Data entries
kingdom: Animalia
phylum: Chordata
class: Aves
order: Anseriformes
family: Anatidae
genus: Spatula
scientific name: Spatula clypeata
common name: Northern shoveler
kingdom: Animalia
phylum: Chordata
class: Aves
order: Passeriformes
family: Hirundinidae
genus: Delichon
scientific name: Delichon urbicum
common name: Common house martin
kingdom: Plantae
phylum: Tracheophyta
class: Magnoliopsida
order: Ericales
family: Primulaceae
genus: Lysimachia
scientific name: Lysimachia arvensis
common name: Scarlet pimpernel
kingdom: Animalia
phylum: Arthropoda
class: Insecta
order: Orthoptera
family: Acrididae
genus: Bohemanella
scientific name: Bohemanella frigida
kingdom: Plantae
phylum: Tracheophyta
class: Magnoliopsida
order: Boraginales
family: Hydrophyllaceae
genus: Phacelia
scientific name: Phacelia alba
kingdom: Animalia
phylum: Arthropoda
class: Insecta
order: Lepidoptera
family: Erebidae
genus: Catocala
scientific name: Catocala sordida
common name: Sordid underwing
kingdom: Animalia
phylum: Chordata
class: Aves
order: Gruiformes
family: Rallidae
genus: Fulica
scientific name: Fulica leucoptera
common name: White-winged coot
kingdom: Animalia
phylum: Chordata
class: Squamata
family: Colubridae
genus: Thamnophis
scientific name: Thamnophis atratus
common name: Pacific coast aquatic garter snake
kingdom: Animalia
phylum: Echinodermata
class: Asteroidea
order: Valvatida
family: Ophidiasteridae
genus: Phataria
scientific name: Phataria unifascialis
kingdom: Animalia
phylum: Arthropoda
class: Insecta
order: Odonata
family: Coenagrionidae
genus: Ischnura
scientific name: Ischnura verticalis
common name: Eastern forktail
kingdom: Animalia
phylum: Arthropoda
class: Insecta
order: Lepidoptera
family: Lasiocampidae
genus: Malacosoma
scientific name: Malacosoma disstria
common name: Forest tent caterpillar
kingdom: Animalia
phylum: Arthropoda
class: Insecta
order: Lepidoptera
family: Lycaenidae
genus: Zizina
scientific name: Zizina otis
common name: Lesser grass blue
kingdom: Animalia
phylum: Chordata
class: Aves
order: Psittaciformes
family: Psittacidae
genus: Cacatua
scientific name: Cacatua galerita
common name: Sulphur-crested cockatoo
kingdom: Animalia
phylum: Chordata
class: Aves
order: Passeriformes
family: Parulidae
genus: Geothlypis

▶ _Task instructions_
Give the entries from the line with "family: Coenagrionidae" through the end of the entries as a two-column CSV with columns rank and name, one row per line. Put each value in its own quoted field and turn any line breaks into spaces.

▶ _Output for this exercise_
rank,name
"family:","Coenagrionidae"
"genus:","Ischnura"
"scientific name:","Ischnura verticalis"
"common name:","Eastern forktail"
"kingdom:","Animalia"
"phylum:","Arthropoda"
"class:","Insecta"
"order:","Lepidoptera"
"family:","Lasiocampidae"
"genus:","Malacosoma"
"scientific name:","Malacosoma disstria"
"common name:","Forest tent caterpillar"
"kingdom:","Animalia"
"phylum:","Arthropoda"
"class:","Insecta"
"order:","Lepidoptera"
"family:","Lycaenidae"
"genus:","Zizina"
"scientific name:","Zizina otis"
"common name:","Lesser grass blue"
"kingdom:","Animalia"
"phylum:","Chordata"
"class:","Aves"
"order:","Psittaciformes"
"family:","Psittacidae"
"genus:","Cacatua"
"scientific name:","Cacatua galerita"
"common name:","Sulphur-crested cockatoo"
"kingdom:","Animalia"
"phylum:","Chordata"
"class:","Aves"
"order:","Passeriformes"
"family:","Parulidae"
"genus:","Geothlypis"